== ABOUT THIS EXERCISE ==
Output exactly the lines of the listing below that run from the line with "- mouseminesearch.py: Modified" through the line with "Today I am <strong>14164". No pictures.

START RAW DATA

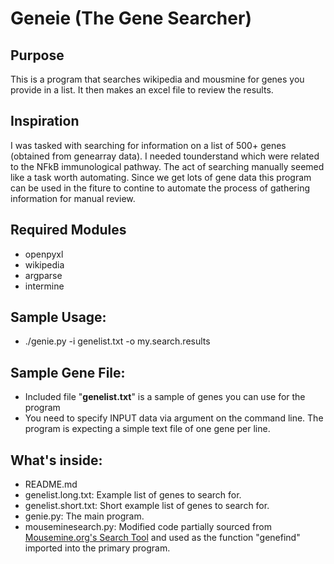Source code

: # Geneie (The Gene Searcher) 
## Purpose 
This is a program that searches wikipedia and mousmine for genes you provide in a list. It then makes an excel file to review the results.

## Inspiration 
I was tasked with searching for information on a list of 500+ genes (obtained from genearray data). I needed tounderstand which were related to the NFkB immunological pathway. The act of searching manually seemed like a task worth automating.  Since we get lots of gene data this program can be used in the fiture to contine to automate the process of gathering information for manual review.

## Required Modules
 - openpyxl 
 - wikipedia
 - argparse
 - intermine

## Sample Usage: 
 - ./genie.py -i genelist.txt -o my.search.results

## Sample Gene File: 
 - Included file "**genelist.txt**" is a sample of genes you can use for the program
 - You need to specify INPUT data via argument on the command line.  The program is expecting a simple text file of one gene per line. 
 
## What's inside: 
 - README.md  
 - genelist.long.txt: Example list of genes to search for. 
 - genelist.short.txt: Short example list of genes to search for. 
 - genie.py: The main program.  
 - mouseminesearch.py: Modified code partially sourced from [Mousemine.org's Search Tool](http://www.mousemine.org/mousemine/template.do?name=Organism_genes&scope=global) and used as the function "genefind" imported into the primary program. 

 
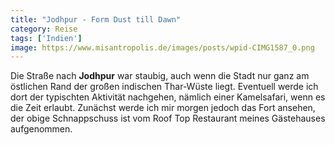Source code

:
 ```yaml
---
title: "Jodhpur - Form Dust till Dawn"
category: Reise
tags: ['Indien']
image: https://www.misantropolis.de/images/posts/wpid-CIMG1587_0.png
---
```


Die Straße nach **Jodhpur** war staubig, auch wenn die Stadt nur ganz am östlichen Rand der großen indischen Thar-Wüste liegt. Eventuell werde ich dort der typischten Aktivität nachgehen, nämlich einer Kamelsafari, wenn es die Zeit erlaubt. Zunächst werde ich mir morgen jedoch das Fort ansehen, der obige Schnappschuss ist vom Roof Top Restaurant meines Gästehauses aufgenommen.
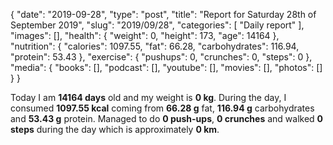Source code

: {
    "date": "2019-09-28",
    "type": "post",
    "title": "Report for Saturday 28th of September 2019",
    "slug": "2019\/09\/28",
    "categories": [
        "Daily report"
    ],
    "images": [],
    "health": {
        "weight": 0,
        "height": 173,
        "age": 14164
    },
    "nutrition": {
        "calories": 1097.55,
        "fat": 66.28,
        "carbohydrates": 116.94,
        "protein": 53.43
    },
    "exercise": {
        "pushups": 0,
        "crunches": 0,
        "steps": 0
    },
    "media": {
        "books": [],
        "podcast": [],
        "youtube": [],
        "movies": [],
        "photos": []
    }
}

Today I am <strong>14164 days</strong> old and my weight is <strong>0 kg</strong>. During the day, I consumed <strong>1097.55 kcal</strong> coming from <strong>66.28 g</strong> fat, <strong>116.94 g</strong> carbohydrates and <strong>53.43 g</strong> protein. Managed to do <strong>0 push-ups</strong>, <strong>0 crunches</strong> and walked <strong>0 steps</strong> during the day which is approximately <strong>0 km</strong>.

END RAW DATA
START RAW DATA

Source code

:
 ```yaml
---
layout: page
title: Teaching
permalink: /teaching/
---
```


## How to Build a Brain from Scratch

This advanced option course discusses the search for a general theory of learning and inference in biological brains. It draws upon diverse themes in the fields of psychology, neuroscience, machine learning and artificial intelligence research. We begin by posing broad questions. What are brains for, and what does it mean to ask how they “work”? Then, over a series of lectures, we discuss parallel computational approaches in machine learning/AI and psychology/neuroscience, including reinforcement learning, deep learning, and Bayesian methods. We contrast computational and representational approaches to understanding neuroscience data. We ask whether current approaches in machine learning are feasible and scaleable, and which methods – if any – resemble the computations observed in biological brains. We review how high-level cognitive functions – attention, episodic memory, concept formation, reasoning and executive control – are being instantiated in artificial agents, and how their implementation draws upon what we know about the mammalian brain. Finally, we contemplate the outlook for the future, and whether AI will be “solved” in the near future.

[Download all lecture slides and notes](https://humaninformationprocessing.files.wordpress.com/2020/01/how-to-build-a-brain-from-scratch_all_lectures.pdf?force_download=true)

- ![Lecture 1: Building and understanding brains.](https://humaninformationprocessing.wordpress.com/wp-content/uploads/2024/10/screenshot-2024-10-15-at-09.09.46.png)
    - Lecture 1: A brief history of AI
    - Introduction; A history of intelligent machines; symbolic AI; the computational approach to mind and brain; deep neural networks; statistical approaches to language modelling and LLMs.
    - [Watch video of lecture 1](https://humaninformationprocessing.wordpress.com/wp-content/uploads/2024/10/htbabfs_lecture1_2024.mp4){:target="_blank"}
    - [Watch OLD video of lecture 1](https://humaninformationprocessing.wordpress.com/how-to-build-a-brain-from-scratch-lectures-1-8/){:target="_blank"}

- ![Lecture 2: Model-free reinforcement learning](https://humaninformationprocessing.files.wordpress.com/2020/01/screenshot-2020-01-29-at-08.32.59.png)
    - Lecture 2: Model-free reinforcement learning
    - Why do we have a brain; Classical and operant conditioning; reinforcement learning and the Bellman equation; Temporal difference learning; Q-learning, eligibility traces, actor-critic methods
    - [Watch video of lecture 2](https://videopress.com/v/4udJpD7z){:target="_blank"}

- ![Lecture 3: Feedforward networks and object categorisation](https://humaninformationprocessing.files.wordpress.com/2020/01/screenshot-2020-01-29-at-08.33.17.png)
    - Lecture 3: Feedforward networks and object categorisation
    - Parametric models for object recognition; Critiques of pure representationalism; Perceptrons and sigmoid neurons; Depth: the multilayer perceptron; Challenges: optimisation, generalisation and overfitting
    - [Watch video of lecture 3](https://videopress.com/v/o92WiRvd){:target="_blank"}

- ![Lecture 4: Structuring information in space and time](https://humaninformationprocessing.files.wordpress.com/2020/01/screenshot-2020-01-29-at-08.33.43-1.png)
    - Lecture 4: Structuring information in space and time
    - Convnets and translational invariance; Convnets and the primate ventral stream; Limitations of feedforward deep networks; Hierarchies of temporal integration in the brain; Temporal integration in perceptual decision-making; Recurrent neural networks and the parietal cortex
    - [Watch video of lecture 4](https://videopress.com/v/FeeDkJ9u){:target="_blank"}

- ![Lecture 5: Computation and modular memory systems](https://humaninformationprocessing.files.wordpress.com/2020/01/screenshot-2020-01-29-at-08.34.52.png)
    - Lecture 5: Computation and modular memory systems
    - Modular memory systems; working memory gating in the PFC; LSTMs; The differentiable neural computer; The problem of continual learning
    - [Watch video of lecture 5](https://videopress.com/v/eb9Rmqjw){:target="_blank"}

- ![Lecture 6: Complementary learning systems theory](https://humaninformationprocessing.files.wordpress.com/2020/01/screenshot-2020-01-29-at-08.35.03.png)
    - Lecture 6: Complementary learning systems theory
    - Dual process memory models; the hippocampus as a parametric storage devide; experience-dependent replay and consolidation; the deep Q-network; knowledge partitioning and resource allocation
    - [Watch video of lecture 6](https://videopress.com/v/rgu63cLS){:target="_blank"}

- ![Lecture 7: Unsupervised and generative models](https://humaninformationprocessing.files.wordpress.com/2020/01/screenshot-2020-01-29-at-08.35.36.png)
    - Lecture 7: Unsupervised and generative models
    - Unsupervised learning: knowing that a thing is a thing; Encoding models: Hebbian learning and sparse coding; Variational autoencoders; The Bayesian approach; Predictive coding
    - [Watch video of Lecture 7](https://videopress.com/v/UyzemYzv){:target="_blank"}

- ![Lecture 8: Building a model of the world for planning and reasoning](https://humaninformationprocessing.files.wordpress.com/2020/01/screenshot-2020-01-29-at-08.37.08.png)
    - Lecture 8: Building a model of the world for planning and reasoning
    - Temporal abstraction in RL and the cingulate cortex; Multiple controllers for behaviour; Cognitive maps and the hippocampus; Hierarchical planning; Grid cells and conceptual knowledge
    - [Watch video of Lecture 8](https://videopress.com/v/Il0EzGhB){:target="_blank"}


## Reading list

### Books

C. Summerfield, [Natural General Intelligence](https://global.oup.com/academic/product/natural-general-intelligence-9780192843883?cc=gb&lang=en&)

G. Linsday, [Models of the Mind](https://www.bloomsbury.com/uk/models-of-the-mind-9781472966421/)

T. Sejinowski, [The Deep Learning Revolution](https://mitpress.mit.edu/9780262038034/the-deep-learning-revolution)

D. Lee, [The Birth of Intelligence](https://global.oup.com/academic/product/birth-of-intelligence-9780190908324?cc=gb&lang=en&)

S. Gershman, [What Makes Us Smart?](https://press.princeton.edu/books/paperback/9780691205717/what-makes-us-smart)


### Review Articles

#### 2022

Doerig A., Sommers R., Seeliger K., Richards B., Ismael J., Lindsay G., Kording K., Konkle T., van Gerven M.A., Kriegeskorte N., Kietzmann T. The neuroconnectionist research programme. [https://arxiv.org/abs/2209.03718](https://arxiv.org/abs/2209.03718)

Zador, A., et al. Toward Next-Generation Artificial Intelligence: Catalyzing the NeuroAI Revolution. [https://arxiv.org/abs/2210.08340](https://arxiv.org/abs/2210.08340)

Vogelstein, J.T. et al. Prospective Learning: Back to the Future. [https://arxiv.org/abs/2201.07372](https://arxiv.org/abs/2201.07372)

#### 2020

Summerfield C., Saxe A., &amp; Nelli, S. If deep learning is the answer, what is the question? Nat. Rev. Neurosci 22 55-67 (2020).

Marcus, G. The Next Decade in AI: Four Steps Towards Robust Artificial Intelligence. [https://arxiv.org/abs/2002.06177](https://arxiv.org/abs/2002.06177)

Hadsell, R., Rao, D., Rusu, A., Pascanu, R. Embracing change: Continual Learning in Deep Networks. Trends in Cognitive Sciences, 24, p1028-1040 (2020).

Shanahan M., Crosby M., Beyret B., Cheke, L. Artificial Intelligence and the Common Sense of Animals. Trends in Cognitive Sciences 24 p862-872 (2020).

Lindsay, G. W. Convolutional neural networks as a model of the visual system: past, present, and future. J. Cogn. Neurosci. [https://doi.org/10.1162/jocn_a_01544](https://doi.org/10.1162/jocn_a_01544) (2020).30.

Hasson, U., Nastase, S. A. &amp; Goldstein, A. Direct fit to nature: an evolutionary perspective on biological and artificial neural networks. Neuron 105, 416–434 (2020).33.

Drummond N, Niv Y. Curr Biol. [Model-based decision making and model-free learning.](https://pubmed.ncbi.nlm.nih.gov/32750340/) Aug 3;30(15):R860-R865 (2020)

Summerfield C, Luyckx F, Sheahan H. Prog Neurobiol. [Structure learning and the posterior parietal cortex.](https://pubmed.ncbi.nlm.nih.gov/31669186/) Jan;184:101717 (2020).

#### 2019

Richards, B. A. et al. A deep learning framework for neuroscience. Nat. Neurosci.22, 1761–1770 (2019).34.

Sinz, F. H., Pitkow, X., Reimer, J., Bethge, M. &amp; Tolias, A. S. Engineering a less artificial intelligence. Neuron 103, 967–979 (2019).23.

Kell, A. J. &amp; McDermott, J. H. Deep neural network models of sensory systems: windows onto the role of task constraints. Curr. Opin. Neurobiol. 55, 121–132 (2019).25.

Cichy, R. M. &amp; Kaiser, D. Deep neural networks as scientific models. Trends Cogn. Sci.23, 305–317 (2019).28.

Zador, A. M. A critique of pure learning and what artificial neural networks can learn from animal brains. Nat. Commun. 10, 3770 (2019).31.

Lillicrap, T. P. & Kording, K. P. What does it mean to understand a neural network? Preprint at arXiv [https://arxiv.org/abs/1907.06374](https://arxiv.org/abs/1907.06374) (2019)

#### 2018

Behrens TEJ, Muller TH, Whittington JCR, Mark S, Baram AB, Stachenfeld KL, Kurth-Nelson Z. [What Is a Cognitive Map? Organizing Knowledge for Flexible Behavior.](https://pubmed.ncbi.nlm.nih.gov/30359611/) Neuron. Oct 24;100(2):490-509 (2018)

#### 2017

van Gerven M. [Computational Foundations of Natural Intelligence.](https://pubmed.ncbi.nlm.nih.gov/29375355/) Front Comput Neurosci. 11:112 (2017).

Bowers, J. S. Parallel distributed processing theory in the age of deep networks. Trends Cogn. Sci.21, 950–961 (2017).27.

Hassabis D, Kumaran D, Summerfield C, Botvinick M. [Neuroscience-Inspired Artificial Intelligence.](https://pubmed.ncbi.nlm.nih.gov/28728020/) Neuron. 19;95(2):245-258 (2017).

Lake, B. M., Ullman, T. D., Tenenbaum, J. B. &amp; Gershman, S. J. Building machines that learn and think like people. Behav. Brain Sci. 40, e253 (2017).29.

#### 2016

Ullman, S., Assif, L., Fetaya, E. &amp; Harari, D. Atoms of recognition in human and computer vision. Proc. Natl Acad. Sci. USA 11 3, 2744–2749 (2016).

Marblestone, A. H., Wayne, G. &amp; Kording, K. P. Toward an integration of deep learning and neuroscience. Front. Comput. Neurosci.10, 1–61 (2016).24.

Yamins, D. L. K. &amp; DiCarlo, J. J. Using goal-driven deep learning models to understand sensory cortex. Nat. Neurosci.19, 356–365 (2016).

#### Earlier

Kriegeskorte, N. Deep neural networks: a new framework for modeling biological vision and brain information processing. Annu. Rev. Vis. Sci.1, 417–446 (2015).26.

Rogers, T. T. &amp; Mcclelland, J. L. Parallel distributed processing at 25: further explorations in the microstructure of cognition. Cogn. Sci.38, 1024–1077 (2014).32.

END RAW DATA

== REPLY ==
 - mouseminesearch.py: Modified code partially sourced from [Mousemine.org's Search Tool](http://www.mousemine.org/mousemine/template.do?name=Organism_genes&scope=global) and used as the function "genefind" imported into the primary program. 

 
Source code

:
 ```yaml
---
title: "Jodhpur - Form Dust till Dawn"
category: Reise
tags: ['Indien']
image: https://www.misantropolis.de/images/posts/wpid-CIMG1587_0.png
---
```


Die Straße nach **Jodhpur** war staubig, auch wenn die Stadt nur ganz am östlichen Rand der großen indischen Thar-Wüste liegt. Eventuell werde ich dort der typischten Aktivität nachgehen, nämlich einer Kamelsafari, wenn es die Zeit erlaubt. Zunächst werde ich mir morgen jedoch das Fort ansehen, der obige Schnappschuss ist vom Roof Top Restaurant meines Gästehauses aufgenommen.
Source code

: {
    "date": "2019-09-28",
    "type": "post",
    "title": "Report for Saturday 28th of September 2019",
    "slug": "2019\/09\/28",
    "categories": [
        "Daily report"
    ],
    "images": [],
    "health": {
        "weight": 0,
        "height": 173,
        "age": 14164
    },
    "nutrition": {
        "calories": 1097.55,
        "fat": 66.28,
        "carbohydrates": 116.94,
        "protein": 53.43
    },
    "exercise": {
        "pushups": 0,
        "crunches": 0,
        "steps": 0
    },
    "media": {
        "books": [],
        "podcast": [],
        "youtube": [],
        "movies": [],
        "photos": []
    }
}

Today I am <strong>14164 days</strong> old and my weight is <strong>0 kg</strong>. During the day, I consumed <strong>1097.55 kcal</strong> coming from <strong>66.28 g</strong> fat, <strong>116.94 g</strong> carbohydrates and <strong>53.43 g</strong> protein. Managed to do <strong>0 push-ups</strong>, <strong>0 crunches</strong> and walked <strong>0 steps</strong> during the day which is approximately <strong>0 km</strong>.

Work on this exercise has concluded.